There are many names for this charming complement to cattle draft – surjoug or soubrejoug (both ‘overyoke’), clocher (bell spire), chapelle (chapel) typical of the Pyrenees regions, especially in the central French highlands and foothills, as well as in the Garonne River valleys, right into the 1940s (Hautes-Pyrénées, Gers, Haute-Garonne, Tarn-et-Garonne, Ariège). Hewn out from a log of sycamore and occasionally elm, they were painted in bright colours, at times with decorative copper nails added, and were winter work often done by the farmers themselves, attached by a peg or pin in the centre of the yoke. Great objects of emulation, their makers strove for original designs of beauty and musicality, conferred by combinations of different-sized bells.
They were important for their practical uses, indicating a team was underway in poor visibility on often rough roads and paths, and may have lent real encouragement to the animals harnessed, signaling the beginning of the working day and converging with the rhythm of their own pace. Popular tradition also credited them with staving off lightning strike or evil spirits. Among the finest illustrations of their diversity can be found in the source this summary is based on, Mariel Jean-Brunhes Delamarre’s La Vie Agricole et Pastorale dans le Monde, Grenoble: Glénat, 1999, 130-131.

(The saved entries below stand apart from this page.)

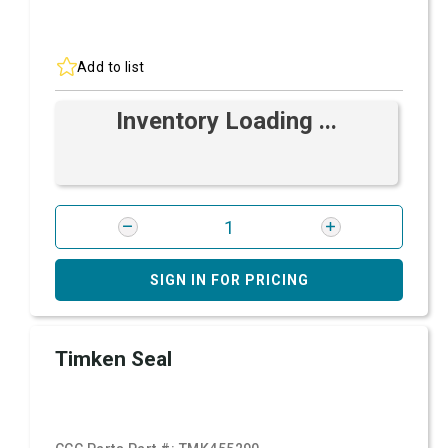
Add to list
Inventory Loading ...
SIGN IN FOR PRICING
Timken Seal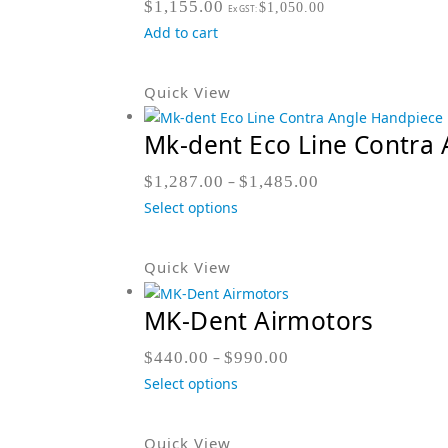
$
1,155.00
$
1,050.00
Ex GST:
Add to cart
Quick View
Mk-dent Eco Line Contra 
$
1,287.00
–
$
1,485.00
Select options
Quick View
MK-Dent Airmotors
$
440.00
–
$
990.00
Select options
Quick View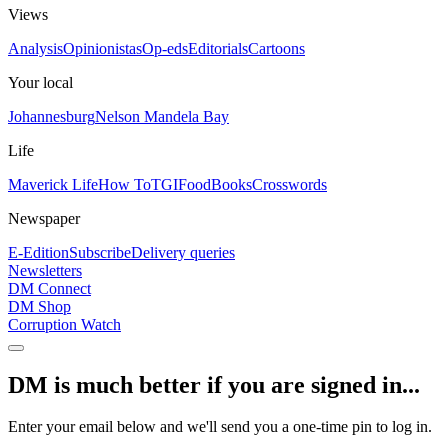
Views
Analysis
Opinionistas
Op-eds
Editorials
Cartoons
Your local
Johannesburg
Nelson Mandela Bay
Life
Maverick Life
How To
TGIFood
Books
Crosswords
Newspaper
E-Edition
Subscribe
Delivery queries
Newsletters
DM Connect
DM Shop
Corruption Watch
DM is much better if you are signed in...
Enter your email below and we'll send you a one-time pin to log in.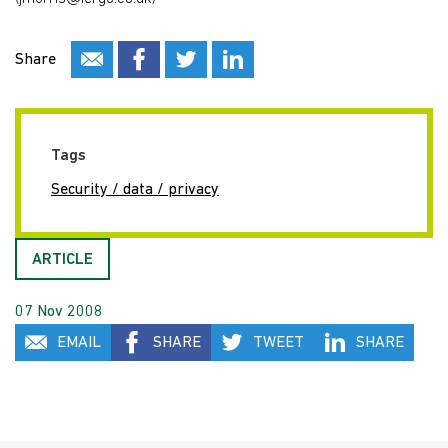
Share
Tags
Security / data / privacy
ARTICLE
07 Nov 2008
EMAIL
SHARE
TWEET
SHARE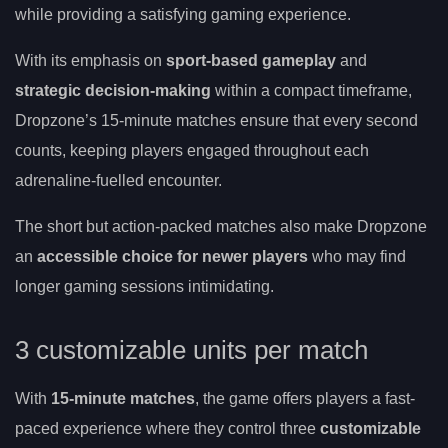
while providing a satisfying gaming experience.
With its emphasis on
sport-based gameplay
and
strategic decision-making
within a compact timeframe,
Dropzone’s 15-minute matches ensure that every second
counts, keeping players engaged throughout each
adrenaline-fuelled encounter.
The short but action-packed matches also make Dropzone
an
accessible choice for newer players
who may find
longer gaming sessions intimidating.
3 customizable units per match
With
15-minute matches
, the game offers players a fast-
paced experience where they control three
customizable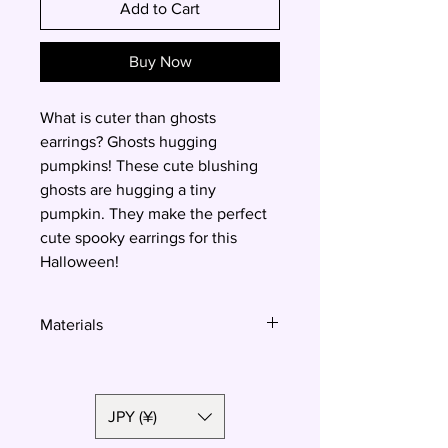
Add to Cart
Buy Now
What is cuter than ghosts
earrings? Ghosts hugging
pumpkins! These cute blushing
ghosts are hugging a tiny
pumpkin. They make the perfect
cute spooky earrings for this
Halloween!
Materials
Polymer clay, surgical steel
JPY (¥)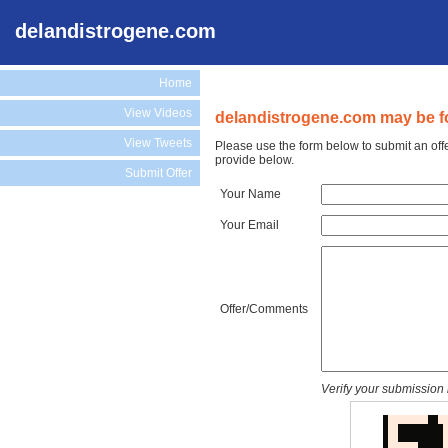
delandistrogene.com
Home
View Videos
delandistrogene.com may be fo
View Tweets
Please use the form below to submit an off
provide below.
Submit Offer
Your Name
Your Email
Offer/Comments
Verify your submission 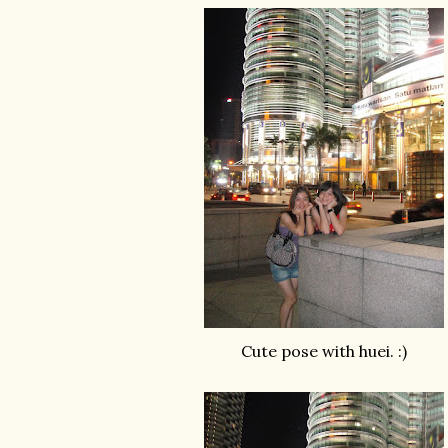
Cute pose with huei. :)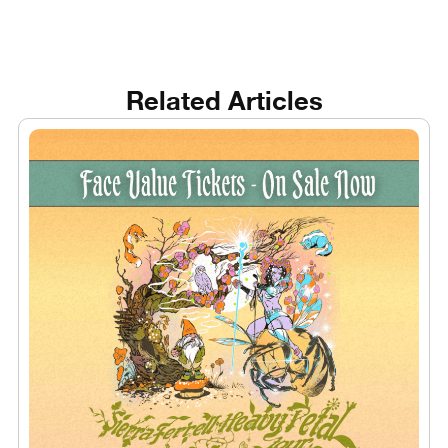
Related Articles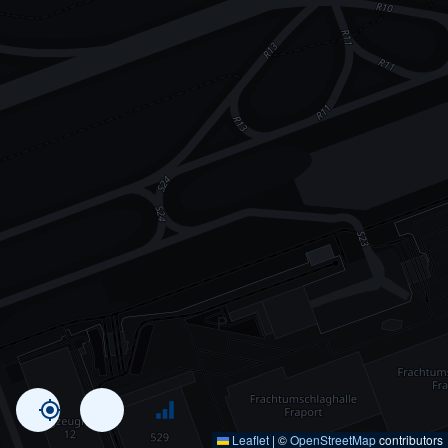
Leaflet
|
©
OpenStreetMap
contributors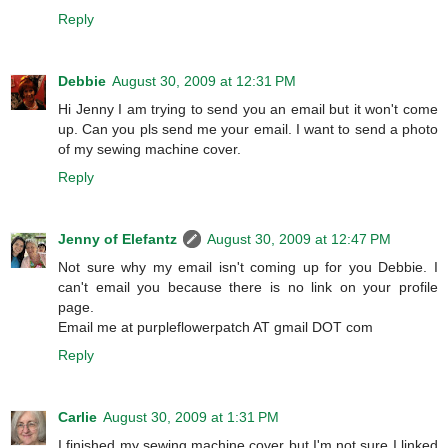
Reply
Debbie
August 30, 2009 at 12:31 PM
Hi Jenny I am trying to send you an email but it won't come
up. Can you pls send me your email. I want to send a photo
of my sewing machine cover.
Reply
Jenny of Elefantz
August 30, 2009 at 12:47 PM
Not sure why my email isn't coming up for you Debbie. I
can't email you because there is no link on your profile
page.
Email me at purpleflowerpatch AT gmail DOT com
Reply
Carlie
August 30, 2009 at 1:31 PM
I finished my sewing machine cover but I'm not sure I linked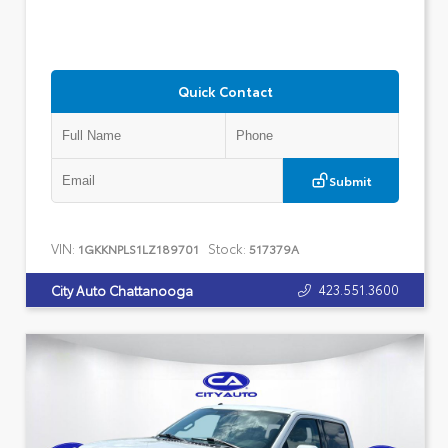
Quick Contact
Submit
VIN:
Stock:
1GKKNPLS1LZ189701
517379A
423.551.3600
City Auto Chattanooga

Fortunately, contrary to Delamarre’s lament that these artefacts had entered the realm of the now forgotten, they have become an object of highly charged (and highly priced) emulation once again in the areas they were traditional in. Just check out the term surjoug in a search machine.
With the kind permission of Jacques Holtz, Lucie Markey and Olivier Courthiade.
This is lovely. Isn’t it interesting how humans in the past had time to make beautiful and useful things by hand, even without the aid of time and labor saving technologies?